**TEXT SHOWN:**
## Begin
Indexing Policy & Robots.txt
Sunny
Posts: 9296
Reputation: 456

Message # 1 | 10:41 AM
Website's Indexing Status


All uCoz websites have Indexing status that is displayed at the top of the Control Panel's main page (/panel/?a=cp). The parameter shows whether indexing by search engines is allowed for the website or not (whether the website is in quarantine).
The indexing status can show one of the two options: "indexing is allowed (quarantine is removed)":



Or "indexing is prohibited (the website is in quarantine)":



The status "indexing is prohibited (the website is in quarantine)" is assigned by default to all newly created websites.

Quarantine Removal Policy


A website can become available for indexing either automatically (if a premium plan is purchased) or upon the website owner's request. If the website does not have a premium plan and the user wants the quarantine to be removed, a request should be submitted from the website's Control Panel:



There will be a pop-up window with the info on the quarantine policy:



After the request has been submitted, the website will be checked automatically according to a number criteria: the website's age, presence of a custom domain name, content, verified phone number etc. On the basis of these criteria the system decides whether the quarantine should be removed. We cannot provide a more detailed description of the algorithm.

Note! If the quarantine removal was denied, the next request can be submitted no sooner than in 7 days.


Robots.txt


A website's robots.txt file is located at http://your_website_address/robots.txt. A website with the default robots.txt is indexed in the best possible way – we set up the file in such a way that only pages with content are indexed, and not all existing pages (e.g. login or registration page). Therefore uCoz websites are indexed better and get higher priority in comparison with other sites where all unnecessary pages are indexed.

That's why we strongly recommend not to replace the default robots.txt by your own.


If you still want to replace the file by your own, create a text file using Notepad or any other text editor and name it "robots.txt". Then upload it to the root folder of your website via File Manager or FTP. Note: while website indexing is prohibited, no modification of the robots.txt file is possible.

The default robots.txt looks as follows:
Quote

User-agent: *
Allow: /*?page
Allow: /*?ref=
Allow: /stat/dspixel
Disallow: /*?
## End
(Data records)
## Begin
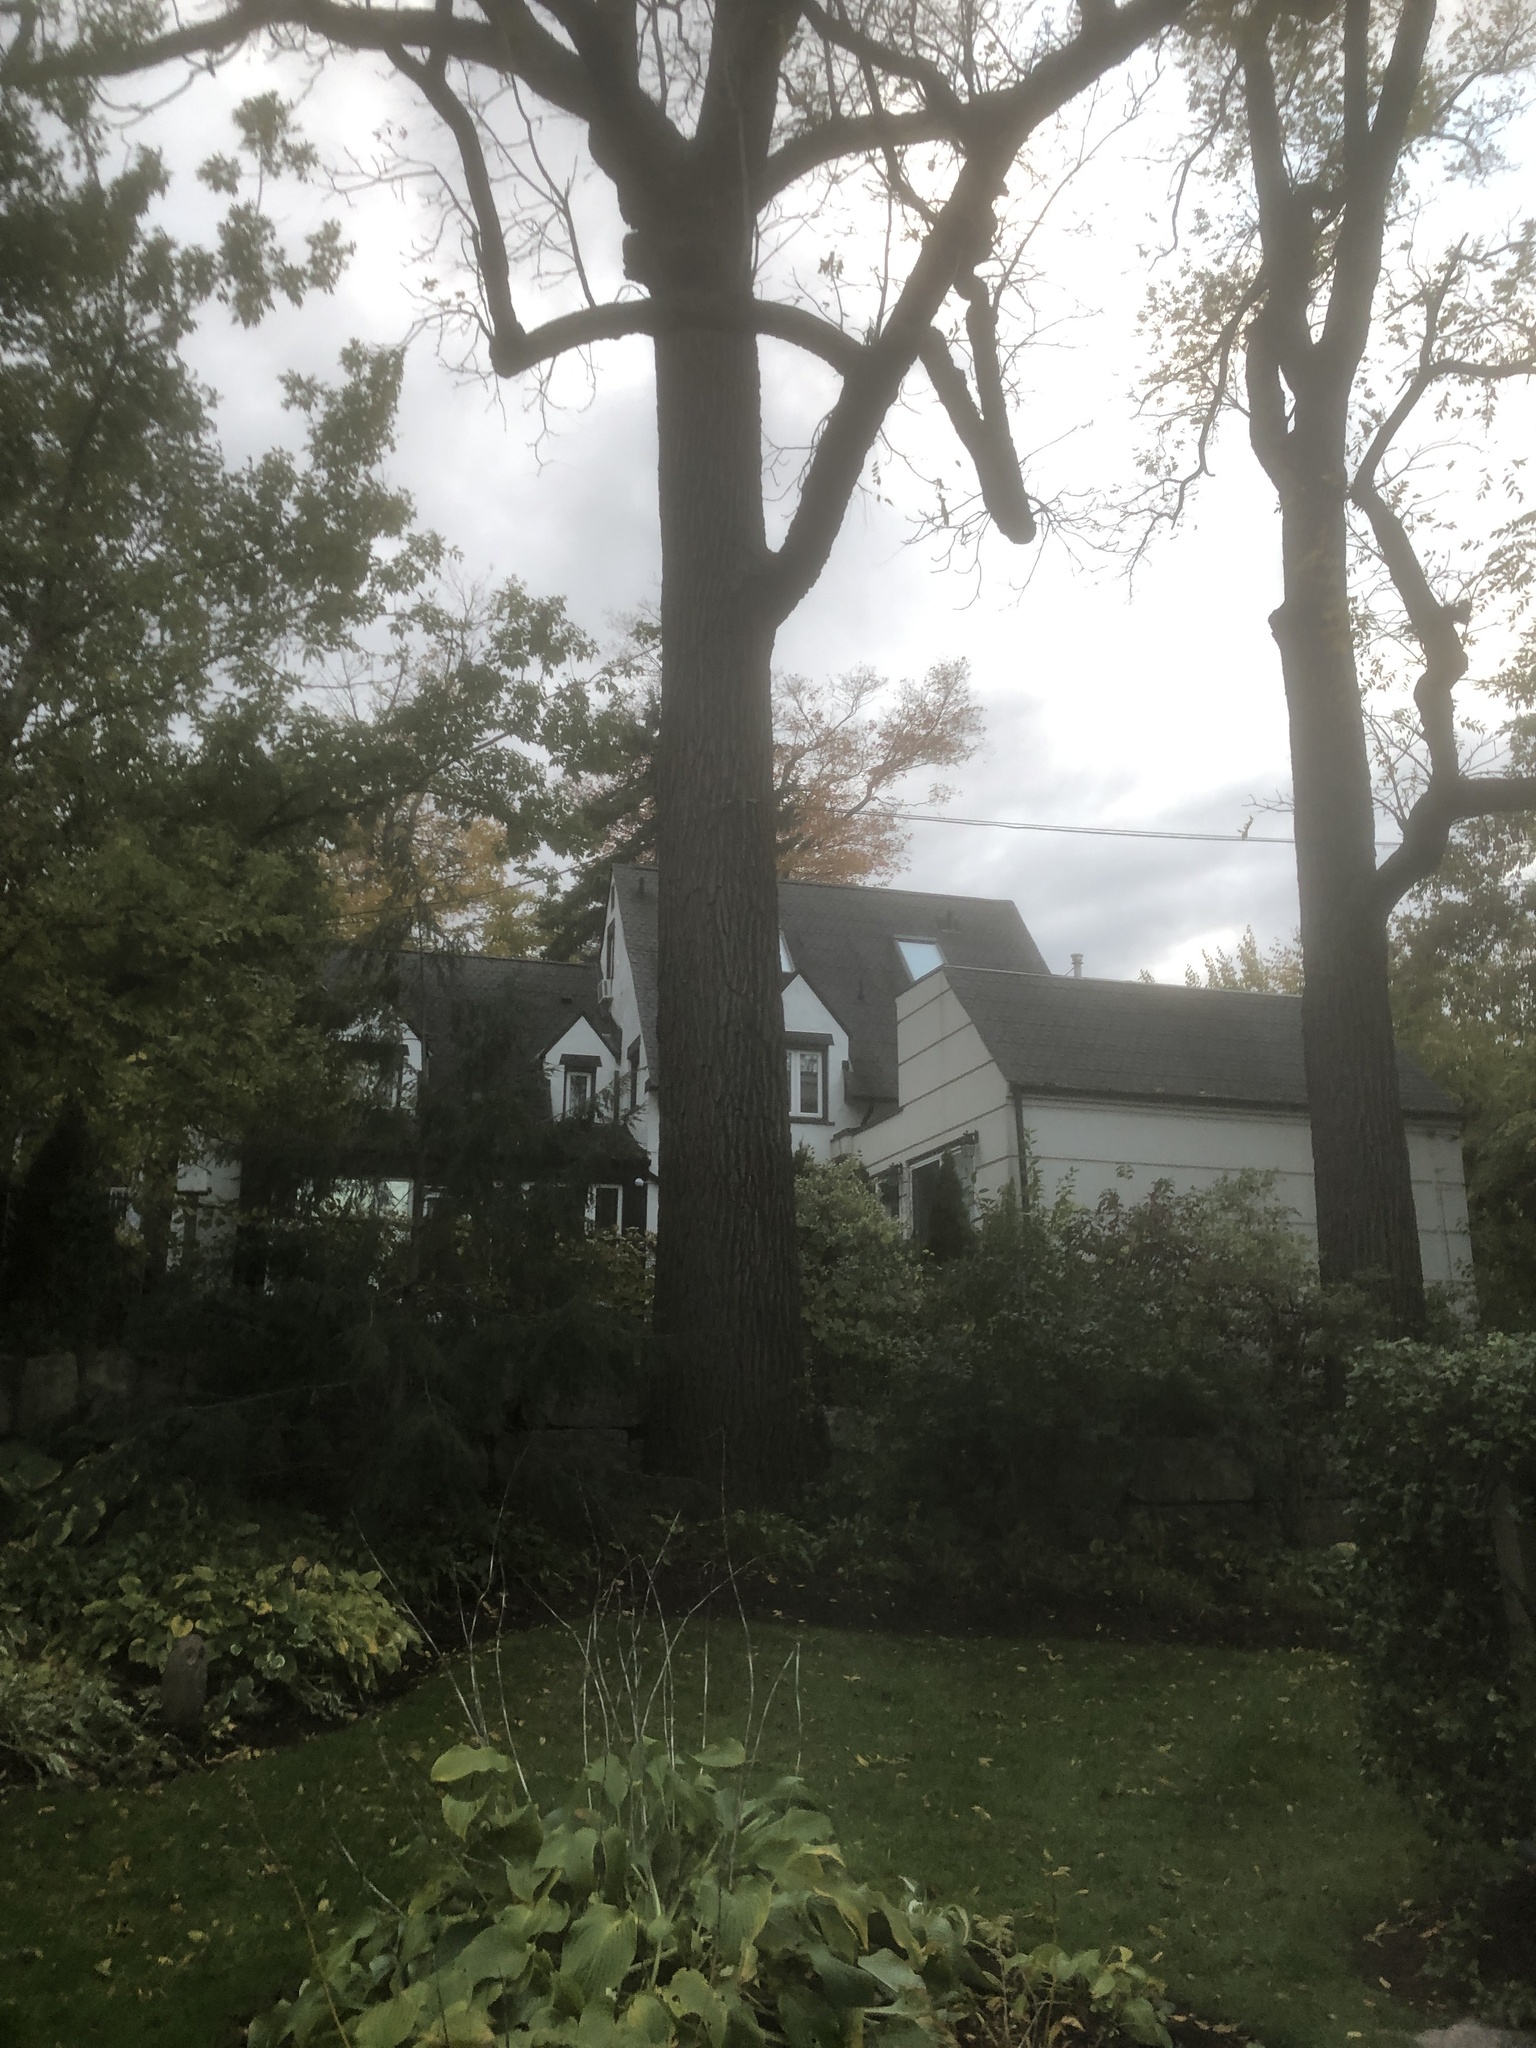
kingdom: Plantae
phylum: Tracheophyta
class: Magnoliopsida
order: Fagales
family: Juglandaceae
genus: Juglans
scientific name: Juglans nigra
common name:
## End
## Begin
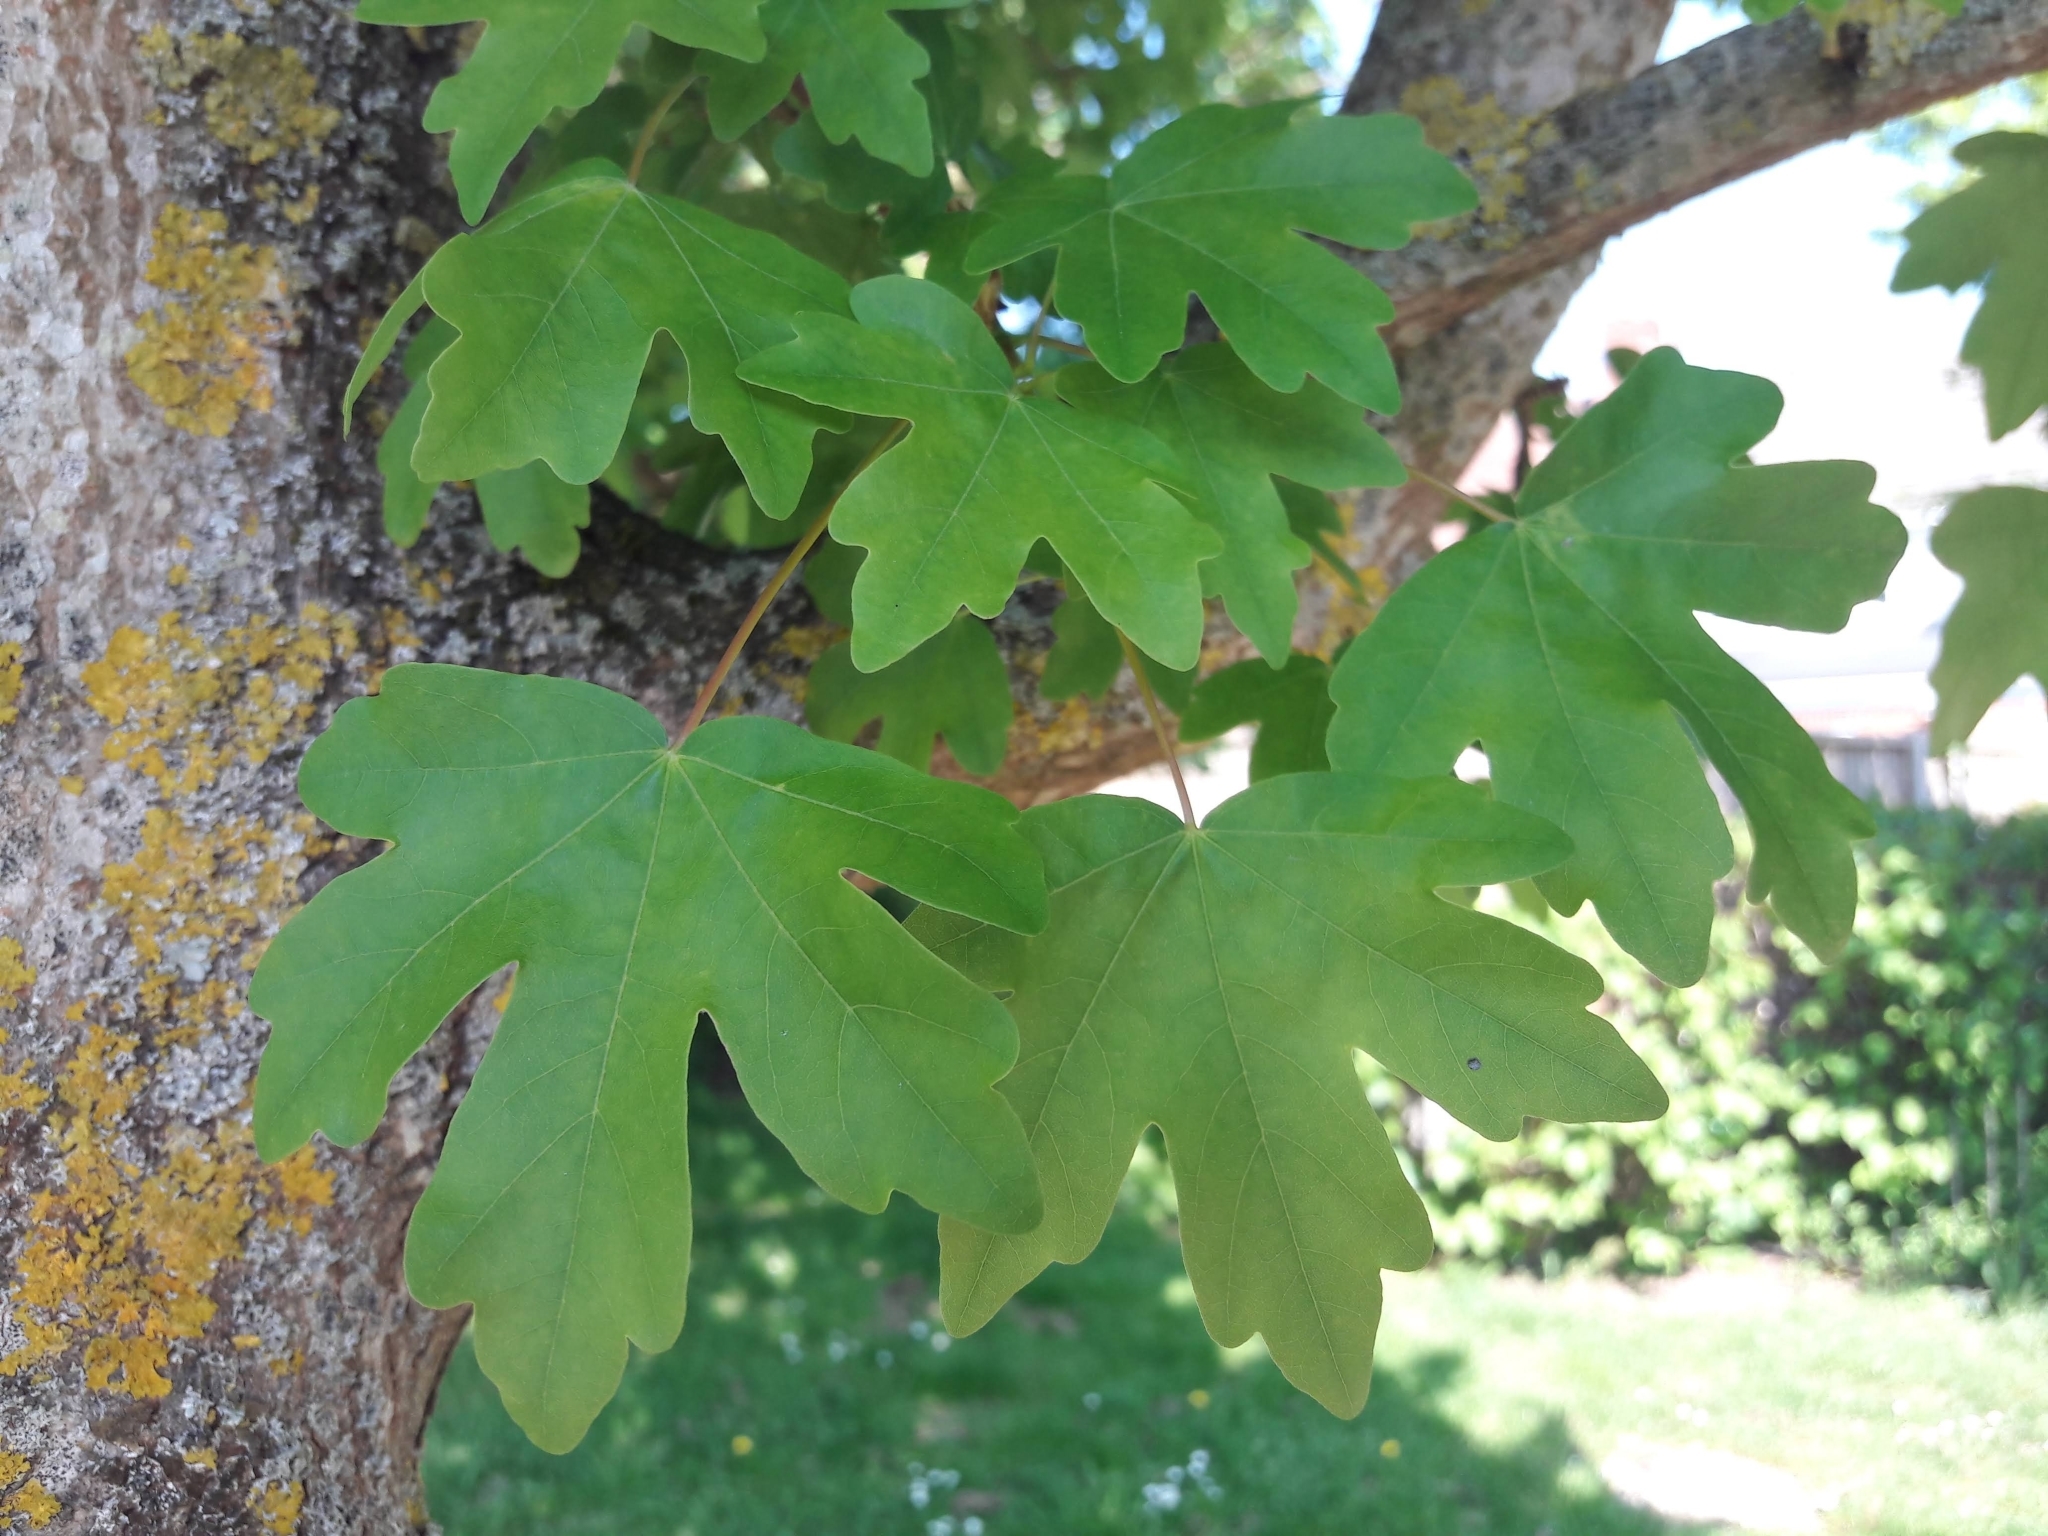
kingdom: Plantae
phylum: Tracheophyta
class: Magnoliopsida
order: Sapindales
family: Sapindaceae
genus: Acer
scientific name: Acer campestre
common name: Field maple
## End
**ACTIONS TO TAKE:**
**A.** Reproduce the organism rows verbatim, starting at the line containing "order: Sapindales" and ending at the line containing "common name: Field maple", with both of those lines included.
**B.** Supply the next part of the page on website indexing and robots.txt, picking up after its last line.
The page about website indexing and the organism rows have no connection to each other.

**RESPONSES BY TASK:**
**A.**
order: Sapindales
family: Sapindaceae
genus: Acer
scientific name: Acer campestre
common name: Field maple

**B.**
Disallow: /stat/
Disallow: /index/1
Disallow: /index/3
Disallow: /register
Disallow: /index/5
Disallow: /index/7
Disallow: /index/8
Disallow: /index/9
Disallow: /index/sub/
Disallow: /panel/
Disallow: /admin/
Disallow: /informer/
Disallow: /secure/
Disallow: /poll/
Disallow: /search/
Disallow: /abnl/
Disallow: /*_escaped_fragment_=
Disallow: /*-*-*-*-987$
Disallow: /shop/order/
Disallow: /shop/printorder/
Disallow: /shop/checkout/
Disallow: /shop/user/
Disallow: /*0-*-0-17$
Disallow: /*-0-0-

Sitemap: http://forum.ucoz.com/sitemap.xml
Sitemap: http://forum.ucoz.com/sitemap-forum.xml



Robots.txt during the quarantine looks as follows:

Quote

User-agent: *
Disallow: /




Robots.txt FAQ


Informers are not indexed because they display information that ALREADY exists. As a rule this information is already indexed on the corresponding pages.


Question: I have accidentally messed up robots.txt. What should I do?

Answer: Delete it. The default robots.txt file will be added back automatically (the system checks whether a website has it, and if not – adds back the default file).


Question: Is there any use in submitting a website to search engines if the quarantine hasn't been removed yet?

Answer: No, your website won't be indexed while in quarantine.


Question: Will the robots.txt file be replaced automatically after the quarantine has been removed? Or should I update it manually?

Answer: It will be updated automatically.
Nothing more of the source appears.